§ SOAL TUGAS A: Dalam teks tentang pendidikan gratis, berapa besar pajak pendapatan di Jerman?
§ SOAL TUGAS B: Lanjutkan teks tentang pendidikan gratis setelah kalimat terakhirnya.

§ TEKS SUMBER:
---
GORAJUARA - Sekjen DPP AKSI Dr. Toto Suharya, S.Pd., M.Pd. mengatakan “pendidikan gratis bukan untuk kepentingan rakyat, tapi untuk kepentingan pribadi”.
Kepada Tim GoraJuara, Dr. Toto mengatakan, "pendidikan gratis saat ini hanya modus untuk kepentingan pribadi supaya terpilih dalam pilkada".
Kondisi sosial, ekonomi, budaya, dan politik Indonesia berbeda dengan Jerman. Pendidikan di Jerman memang gratis, namun pajak pendapatan di Jerman mencapai 40%.
Baca Juga: DWP KCD Wilayah VII Bepartisifasi Dalam Kegiatan Lomba... Disdik Provinsi Tetap Kompak...
Artinya, warga Jerman tidak mendapatkan pendidikan gratis, namun mereka membayar melalui pajak penghasilan yang tinggi. Kasusnya berbeda dengan Indonesia?
Di Indonesia seharusnya bukan pendidikan gratis, tapi pendidikan berkeadilan. Dalam konsep keadilan, jika pendidikan gratis, negara harus memenuhi semua anggaran pendidikan.
Jika suatu negara tidak mampu memenuhi kebutuhan anggaran pendidikan, maka pendidikan gratis harus diberlakukan pada masyarakat dengan kondisi ekonomi yang kurang mampu.
---
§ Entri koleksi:

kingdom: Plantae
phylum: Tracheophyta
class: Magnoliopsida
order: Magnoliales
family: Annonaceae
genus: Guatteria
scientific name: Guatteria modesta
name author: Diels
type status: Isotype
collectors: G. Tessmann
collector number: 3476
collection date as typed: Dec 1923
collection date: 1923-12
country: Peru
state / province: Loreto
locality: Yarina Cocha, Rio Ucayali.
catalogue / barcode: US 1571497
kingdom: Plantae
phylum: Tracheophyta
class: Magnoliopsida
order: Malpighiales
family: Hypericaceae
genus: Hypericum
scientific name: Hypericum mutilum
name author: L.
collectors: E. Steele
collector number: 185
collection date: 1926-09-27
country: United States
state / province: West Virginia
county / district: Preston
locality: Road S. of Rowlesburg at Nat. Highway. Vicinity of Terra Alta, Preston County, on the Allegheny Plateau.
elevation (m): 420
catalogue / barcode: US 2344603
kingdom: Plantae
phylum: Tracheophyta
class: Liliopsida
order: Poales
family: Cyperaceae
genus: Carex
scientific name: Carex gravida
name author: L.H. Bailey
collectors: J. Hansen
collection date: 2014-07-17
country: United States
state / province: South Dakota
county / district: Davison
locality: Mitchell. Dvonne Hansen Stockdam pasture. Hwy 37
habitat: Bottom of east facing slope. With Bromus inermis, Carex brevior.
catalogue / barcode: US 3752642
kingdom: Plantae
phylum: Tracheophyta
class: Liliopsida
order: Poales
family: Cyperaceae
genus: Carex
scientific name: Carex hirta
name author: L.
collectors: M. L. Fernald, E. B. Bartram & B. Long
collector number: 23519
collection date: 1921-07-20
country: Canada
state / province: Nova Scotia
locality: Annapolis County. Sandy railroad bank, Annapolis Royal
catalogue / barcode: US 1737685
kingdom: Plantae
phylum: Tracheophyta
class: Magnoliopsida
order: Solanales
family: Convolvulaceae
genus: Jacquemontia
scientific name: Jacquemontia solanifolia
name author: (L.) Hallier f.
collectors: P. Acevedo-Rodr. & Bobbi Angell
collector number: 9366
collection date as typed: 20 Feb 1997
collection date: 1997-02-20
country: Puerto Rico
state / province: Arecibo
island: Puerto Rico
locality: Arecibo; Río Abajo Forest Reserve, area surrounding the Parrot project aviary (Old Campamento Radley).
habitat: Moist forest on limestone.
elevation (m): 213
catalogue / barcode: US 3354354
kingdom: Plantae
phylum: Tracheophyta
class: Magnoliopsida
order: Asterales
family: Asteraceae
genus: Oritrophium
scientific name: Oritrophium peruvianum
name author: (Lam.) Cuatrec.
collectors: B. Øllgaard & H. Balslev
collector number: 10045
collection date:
---
§ JAWABAN TERTULIS A: Pajak pendapatan di Jerman mencapai 40%.

§ JAWABAN TERTULIS B:
Untuk mewujudkan lingkungan sekolah bersih, nyaman, dan sehat, membutuhkan pendanaan besar. Untuk mendorong guru-guru semangat berprestasi, kreatif, inovatif, butuh sokongan dana.
Untuk mewujudkan akses layanan internet cepat di setiap ruang kelas, dibutuhkan dana yang tidak sedikit. Untuk menjaga WC tetap bersih dan harum, membutuhkan tenaga profesional dan pemeliharaan rutin.
Lebih lanjut Dr. Toto menjelaskan, pendidikan gratis memiliki dampak sosial yang kurang baik bagi masyarakat. Pendidikan gratis berdampak pada meningkatnya masyarakat kelas miskin.
Di sekolah, orang tua yang diajak menyumbang dana, hampir 100 persen rela tidak menyumbang. Akibat pendidikan gratis, hampir 100 persen masyarakat menjadi tidak mampu.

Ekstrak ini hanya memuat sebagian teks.